Repeat of Anne Sacoolas virtual proceedings unlikely – Nick Vamos in the media
Nick Vamos, our head of Business Crime & Investigations, has been quoted extensively in the media, commenting on the unprecedented decision to allow the killer of Harry Dunn to appear in court entirely remotely from start to finish.
The 19-year-old died in 2019 after being struck by a car driven by US citizen Sacoolas, who had pulled out of RAF Croughton, Northamptonshire, and was driving on the wrong side of the road.
Shortly after the crash, Mrs Sacoolas, whose husband was a US official stationed at the airbase, returned to the US and the US authorities claimed diplomatic immunity on her behalf. She has not returned to the UK since.
At the end of 2019, the CPS charged Mrs Sacoolas with causing death by dangerous driving.
At the end of September, she appeared in court for the first time, and earlier this week, she pleaded to causing the teenager’s death by careless driving, appearing each time via a video-link from her lawyers’ offices in Washington DC.
Nick spoke to the PA news agency about the highly unusual nature of the proceedings, with his comments being picked by dozens of national media, including The Independent, the Evening Standard, MSN UK and Yahoo! News.
Nick said that Mrs Sacoolas could “have simply turned her video-link off and walked away” at any point in proceedings.
Nick explained that coronavirus legislation allows even the most important court sessions, such as plea and sentence hearings, to be done remotely.

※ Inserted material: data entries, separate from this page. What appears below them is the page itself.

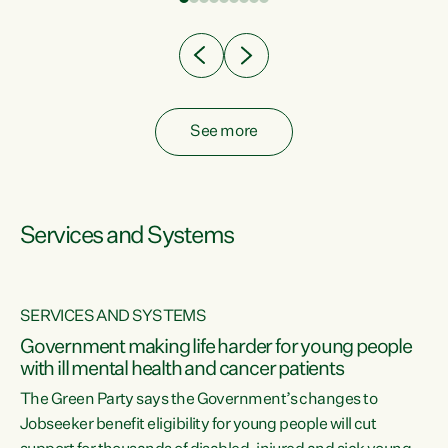
Clearly, cut after cut doesn't grow an economy....
See more
Services and Systems
SERVICES AND SYSTEMS
Government making life harder for young people
with ill mental health and cancer patients
The Green Party says the Government’s changes to
Jobseeker benefit eligibility for young people will cut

However, “the reason why we don’t do that normally is because it means the court has no control over the defendants”.
“The whole principle of criminal justice is that the defendant surrenders to the court, is under the control of the court, and has to do whatever the court directs.

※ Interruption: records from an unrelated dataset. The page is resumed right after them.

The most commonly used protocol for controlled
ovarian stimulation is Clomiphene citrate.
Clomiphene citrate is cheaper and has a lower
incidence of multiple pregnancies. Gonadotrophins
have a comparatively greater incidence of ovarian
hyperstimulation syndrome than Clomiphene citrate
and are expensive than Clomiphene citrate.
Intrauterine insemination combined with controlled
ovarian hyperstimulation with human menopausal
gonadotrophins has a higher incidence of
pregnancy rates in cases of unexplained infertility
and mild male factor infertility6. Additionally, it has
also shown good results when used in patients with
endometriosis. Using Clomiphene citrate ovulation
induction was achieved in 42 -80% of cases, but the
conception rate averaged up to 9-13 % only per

“Yet Anne Sacoolas hasn’t done that. She could at any point in these proceedings have simply turned her video-link off and walked away, and there’s nothing the court could have done about it. So the idea that it depends on her consent, as opposed to the court’s power, is very unusual and it’s led to these unprecedented circumstances.

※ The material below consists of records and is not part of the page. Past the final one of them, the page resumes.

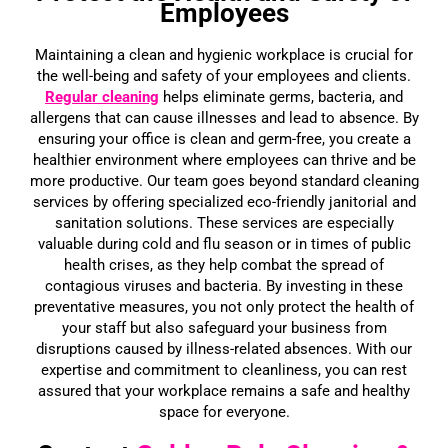
Employees
Maintaining a clean and hygienic workplace is crucial for
the well-being and safety of your employees and clients.
Regular cleaning
helps eliminate germs, bacteria, and
allergens that can cause illnesses and lead to absence. By
ensuring your office is clean and germ-free, you create a
healthier environment where employees can thrive and be
more productive. Our team goes beyond standard cleaning
services by offering specialized eco-friendly janitorial and
sanitation solutions. These services are especially
valuable during cold and flu season or in times of public
health crises, as they help combat the spread of
contagious viruses and bacteria. By investing in these
preventative measures, you not only protect the health of
your staff but also safeguard your business from
disruptions caused by illness-related absences. With our
expertise and commitment to cleanliness, you can rest
assured that your workplace remains a safe and healthy
space for everyone.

“It’s a way of circumventing extradition. So forget Anne Sacoolas for a moment; think about an international fraudster or drug trafficker… who’s managed to leave the country ahead of being charged and therefore couldn’t be held in custody. They might say, ‘Well, I don’t want to come back to the UK, I’d just like to phone it in. I’ll join the trial from wherever I am now… and we’ll go all the way through to the end and see what happens’.
“That’s just not what anybody would call justice. You don’t give the defendant the choice of whether to come back or not.
“It might be justified in Anne Sacoolas’s case because of the unusual circumstances, because she’s effectively consenting. But it’s really hard to see how it could be justified as a general rule that if you’d rather not be extradited and stay put, you can just dial into your trial, or drop out if you choose.
“I hope that this isn’t a precedent for doing this again… and I’m sure that the court agrees and the CPS agrees. Nobody could come along in the future and say, ‘I now have a right to entirely remote trial because Anne Sacoolas did’, because the CPS would just say, ‘We’re not going to support that application, your position is completely different’.
“So it’s a proof of concept, which I think was justified in in this case because it’s so exceptional, but I don’t think it will be repeated.”